**Aim of the exercise**
Using the listing below, retype exactly the lines starting at the one with "akidah/aqidah" and ending at the one with "בישיבה הקודמת עלתה", and include both.

━━━━━━━━━━━━━━━━━━━━

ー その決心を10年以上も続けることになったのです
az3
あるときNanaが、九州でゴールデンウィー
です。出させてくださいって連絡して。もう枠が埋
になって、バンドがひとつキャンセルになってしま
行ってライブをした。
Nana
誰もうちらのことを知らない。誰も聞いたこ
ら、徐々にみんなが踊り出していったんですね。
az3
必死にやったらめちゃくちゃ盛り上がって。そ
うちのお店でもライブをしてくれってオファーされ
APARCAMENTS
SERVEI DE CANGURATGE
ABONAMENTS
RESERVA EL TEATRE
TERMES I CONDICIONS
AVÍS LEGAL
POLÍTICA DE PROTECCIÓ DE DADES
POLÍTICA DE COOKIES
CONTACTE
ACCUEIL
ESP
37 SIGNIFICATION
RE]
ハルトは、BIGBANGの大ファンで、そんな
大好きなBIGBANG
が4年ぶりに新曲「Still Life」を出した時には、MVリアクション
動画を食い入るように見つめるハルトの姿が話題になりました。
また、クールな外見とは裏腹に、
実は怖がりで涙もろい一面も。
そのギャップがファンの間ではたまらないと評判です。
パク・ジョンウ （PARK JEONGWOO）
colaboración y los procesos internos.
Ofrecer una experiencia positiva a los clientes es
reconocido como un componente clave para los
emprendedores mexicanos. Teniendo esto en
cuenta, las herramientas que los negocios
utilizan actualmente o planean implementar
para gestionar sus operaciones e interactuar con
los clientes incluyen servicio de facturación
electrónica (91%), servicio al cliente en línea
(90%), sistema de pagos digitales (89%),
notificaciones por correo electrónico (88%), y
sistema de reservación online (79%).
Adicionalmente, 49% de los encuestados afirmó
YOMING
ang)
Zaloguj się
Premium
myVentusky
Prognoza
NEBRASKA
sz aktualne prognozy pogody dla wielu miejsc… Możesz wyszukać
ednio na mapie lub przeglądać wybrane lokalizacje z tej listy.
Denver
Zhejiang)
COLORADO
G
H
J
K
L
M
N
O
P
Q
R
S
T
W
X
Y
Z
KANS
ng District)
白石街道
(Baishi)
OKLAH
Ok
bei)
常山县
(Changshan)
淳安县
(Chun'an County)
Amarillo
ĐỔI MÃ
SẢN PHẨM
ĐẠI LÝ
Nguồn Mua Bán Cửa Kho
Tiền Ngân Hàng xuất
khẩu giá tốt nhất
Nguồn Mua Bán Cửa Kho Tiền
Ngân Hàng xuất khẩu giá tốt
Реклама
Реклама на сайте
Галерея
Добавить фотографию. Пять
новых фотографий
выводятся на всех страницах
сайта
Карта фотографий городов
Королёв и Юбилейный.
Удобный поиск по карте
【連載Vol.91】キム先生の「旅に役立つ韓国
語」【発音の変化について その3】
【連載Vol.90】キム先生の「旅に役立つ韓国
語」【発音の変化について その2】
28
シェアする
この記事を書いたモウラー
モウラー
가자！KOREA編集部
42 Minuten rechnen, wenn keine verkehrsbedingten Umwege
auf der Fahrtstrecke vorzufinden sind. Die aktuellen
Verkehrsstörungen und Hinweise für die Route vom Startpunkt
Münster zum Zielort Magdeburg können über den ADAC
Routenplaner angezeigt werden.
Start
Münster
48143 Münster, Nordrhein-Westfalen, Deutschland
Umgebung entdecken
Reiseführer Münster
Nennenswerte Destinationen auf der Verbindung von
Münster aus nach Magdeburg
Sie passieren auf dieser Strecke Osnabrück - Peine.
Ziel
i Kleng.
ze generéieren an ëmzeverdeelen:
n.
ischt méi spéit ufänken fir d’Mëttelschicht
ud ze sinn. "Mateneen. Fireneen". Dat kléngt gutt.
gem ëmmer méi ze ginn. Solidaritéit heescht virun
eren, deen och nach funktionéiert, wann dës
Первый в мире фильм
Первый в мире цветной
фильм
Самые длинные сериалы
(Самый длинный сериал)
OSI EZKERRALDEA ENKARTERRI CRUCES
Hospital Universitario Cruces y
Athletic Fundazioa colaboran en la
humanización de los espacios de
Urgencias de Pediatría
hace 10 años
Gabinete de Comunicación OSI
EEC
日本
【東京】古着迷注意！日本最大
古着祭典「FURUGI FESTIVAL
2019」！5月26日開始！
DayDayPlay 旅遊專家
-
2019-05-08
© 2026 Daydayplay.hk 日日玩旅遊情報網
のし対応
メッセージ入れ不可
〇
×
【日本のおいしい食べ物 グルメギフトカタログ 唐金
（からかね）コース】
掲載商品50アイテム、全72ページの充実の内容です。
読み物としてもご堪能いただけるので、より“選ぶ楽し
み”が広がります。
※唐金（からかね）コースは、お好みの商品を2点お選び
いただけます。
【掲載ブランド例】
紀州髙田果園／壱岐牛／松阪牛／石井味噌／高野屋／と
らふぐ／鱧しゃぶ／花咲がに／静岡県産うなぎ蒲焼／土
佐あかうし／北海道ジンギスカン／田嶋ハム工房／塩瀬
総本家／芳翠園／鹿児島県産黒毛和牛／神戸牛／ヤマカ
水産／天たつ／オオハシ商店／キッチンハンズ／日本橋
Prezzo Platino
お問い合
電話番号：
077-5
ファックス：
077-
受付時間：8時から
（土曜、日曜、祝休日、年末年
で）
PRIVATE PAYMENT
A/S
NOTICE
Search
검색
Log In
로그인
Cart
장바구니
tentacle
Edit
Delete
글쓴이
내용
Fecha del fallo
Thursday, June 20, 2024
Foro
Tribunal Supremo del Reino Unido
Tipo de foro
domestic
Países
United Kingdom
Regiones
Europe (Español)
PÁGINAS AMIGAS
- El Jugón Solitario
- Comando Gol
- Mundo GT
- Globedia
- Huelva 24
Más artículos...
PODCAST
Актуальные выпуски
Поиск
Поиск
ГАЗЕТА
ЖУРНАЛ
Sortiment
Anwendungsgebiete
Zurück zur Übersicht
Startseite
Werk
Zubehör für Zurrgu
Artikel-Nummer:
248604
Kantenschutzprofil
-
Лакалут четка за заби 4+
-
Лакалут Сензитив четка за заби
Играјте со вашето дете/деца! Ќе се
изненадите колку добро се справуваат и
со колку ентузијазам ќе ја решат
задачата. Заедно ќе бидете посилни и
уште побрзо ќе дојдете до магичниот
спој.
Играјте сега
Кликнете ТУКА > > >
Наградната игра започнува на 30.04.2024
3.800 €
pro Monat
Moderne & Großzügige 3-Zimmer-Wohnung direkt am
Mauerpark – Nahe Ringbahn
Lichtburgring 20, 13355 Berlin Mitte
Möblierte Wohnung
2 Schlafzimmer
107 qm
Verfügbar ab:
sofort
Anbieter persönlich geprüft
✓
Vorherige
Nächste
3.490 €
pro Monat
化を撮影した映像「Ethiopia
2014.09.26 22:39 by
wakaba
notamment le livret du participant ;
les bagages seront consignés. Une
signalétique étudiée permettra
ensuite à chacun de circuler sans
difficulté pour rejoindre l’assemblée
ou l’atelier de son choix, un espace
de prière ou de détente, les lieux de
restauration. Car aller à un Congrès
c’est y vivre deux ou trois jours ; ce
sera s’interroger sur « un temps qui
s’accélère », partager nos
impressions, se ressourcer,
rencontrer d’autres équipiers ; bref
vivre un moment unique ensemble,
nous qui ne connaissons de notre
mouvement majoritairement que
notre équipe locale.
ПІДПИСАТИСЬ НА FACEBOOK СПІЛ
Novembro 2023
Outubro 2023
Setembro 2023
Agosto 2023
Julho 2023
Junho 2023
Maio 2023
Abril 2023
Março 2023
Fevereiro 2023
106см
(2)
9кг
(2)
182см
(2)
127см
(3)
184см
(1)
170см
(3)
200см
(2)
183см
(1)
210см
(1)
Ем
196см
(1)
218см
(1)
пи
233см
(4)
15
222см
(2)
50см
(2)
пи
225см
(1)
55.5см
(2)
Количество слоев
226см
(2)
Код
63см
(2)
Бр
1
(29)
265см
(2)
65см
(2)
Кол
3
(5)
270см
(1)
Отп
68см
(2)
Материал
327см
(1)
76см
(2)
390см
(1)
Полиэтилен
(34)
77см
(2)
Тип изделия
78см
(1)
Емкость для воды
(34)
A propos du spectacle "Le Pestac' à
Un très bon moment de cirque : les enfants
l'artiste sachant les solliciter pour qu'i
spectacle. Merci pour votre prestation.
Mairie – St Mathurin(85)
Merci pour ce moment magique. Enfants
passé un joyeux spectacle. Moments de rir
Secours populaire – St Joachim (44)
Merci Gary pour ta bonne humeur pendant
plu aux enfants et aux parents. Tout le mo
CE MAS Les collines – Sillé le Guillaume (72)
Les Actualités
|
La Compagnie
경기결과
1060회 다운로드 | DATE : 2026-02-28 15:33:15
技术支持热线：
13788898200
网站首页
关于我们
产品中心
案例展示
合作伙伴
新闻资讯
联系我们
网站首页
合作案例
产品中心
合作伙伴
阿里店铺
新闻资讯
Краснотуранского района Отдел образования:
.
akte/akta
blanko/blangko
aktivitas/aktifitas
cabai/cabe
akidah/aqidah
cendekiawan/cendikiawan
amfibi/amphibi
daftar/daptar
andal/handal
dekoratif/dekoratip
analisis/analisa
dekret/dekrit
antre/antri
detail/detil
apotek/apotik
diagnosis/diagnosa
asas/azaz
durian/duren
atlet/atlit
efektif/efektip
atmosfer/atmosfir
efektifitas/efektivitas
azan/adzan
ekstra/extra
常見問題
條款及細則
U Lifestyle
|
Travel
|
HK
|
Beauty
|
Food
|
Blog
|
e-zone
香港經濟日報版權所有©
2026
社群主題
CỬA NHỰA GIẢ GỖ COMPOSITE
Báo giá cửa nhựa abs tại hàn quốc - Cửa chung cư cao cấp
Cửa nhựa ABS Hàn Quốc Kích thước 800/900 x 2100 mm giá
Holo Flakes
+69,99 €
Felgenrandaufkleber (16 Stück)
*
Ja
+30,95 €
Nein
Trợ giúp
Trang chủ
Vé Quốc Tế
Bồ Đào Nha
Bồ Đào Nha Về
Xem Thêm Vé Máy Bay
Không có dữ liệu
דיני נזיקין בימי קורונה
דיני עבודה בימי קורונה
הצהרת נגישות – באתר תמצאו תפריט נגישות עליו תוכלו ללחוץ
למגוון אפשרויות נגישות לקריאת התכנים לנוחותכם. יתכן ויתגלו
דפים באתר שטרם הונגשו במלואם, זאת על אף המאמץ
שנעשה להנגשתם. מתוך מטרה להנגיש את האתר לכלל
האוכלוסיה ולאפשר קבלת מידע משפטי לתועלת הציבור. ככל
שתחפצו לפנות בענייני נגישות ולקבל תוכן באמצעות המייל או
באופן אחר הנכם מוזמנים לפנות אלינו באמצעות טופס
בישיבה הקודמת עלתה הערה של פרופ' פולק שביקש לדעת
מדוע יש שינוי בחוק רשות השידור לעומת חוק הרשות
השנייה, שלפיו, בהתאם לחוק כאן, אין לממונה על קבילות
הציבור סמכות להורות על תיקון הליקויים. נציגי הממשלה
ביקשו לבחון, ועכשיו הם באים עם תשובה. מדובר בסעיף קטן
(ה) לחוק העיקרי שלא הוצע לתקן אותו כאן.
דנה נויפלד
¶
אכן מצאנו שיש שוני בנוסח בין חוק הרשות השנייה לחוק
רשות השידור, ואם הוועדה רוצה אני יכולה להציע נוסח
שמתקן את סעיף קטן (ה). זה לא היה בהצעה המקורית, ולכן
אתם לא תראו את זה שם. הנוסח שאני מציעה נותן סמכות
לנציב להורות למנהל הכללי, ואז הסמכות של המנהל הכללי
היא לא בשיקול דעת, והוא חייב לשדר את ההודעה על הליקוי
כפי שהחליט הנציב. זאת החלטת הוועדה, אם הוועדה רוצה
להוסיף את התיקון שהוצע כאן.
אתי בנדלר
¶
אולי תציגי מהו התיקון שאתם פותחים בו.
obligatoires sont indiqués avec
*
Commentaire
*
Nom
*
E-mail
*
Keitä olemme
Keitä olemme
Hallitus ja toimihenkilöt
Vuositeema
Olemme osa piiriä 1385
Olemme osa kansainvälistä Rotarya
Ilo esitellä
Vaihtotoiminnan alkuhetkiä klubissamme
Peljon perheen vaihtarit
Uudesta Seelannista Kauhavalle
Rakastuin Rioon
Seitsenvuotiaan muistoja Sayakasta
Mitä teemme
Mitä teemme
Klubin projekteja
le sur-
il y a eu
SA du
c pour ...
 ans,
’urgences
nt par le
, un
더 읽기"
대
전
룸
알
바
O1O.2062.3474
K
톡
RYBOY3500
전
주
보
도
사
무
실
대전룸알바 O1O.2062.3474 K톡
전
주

━━━━━━━━━━━━━━━━━━━━

**Answer to this task**
akidah/aqidah
cendekiawan/cendikiawan
amfibi/amphibi
daftar/daptar
andal/handal
dekoratif/dekoratip
analisis/analisa
dekret/dekrit
antre/antri
detail/detil
apotek/apotik
diagnosis/diagnosa
asas/azaz
durian/duren
atlet/atlit
efektif/efektip
atmosfer/atmosfir
efektifitas/efektivitas
azan/adzan
ekstra/extra
常見問題
條款及細則
U Lifestyle
|
Travel
|
HK
|
Beauty
|
Food
|
Blog
|
e-zone
香港經濟日報版權所有©
2026
社群主題
CỬA NHỰA GIẢ GỖ COMPOSITE
Báo giá cửa nhựa abs tại hàn quốc - Cửa chung cư cao cấp
Cửa nhựa ABS Hàn Quốc Kích thước 800/900 x 2100 mm giá
Holo Flakes
+69,99 €
Felgenrandaufkleber (16 Stück)
*
Ja
+30,95 €
Nein
Trợ giúp
Trang chủ
Vé Quốc Tế
Bồ Đào Nha
Bồ Đào Nha Về
Xem Thêm Vé Máy Bay
Không có dữ liệu
דיני נזיקין בימי קורונה
דיני עבודה בימי קורונה
הצהרת נגישות – באתר תמצאו תפריט נגישות עליו תוכלו ללחוץ
למגוון אפשרויות נגישות לקריאת התכנים לנוחותכם. יתכן ויתגלו
דפים באתר שטרם הונגשו במלואם, זאת על אף המאמץ
שנעשה להנגשתם. מתוך מטרה להנגיש את האתר לכלל
האוכלוסיה ולאפשר קבלת מידע משפטי לתועלת הציבור. ככל
שתחפצו לפנות בענייני נגישות ולקבל תוכן באמצעות המייל או
באופן אחר הנכם מוזמנים לפנות אלינו באמצעות טופס
בישיבה הקודמת עלתה הערה של פרופ' פולק שביקש לדעת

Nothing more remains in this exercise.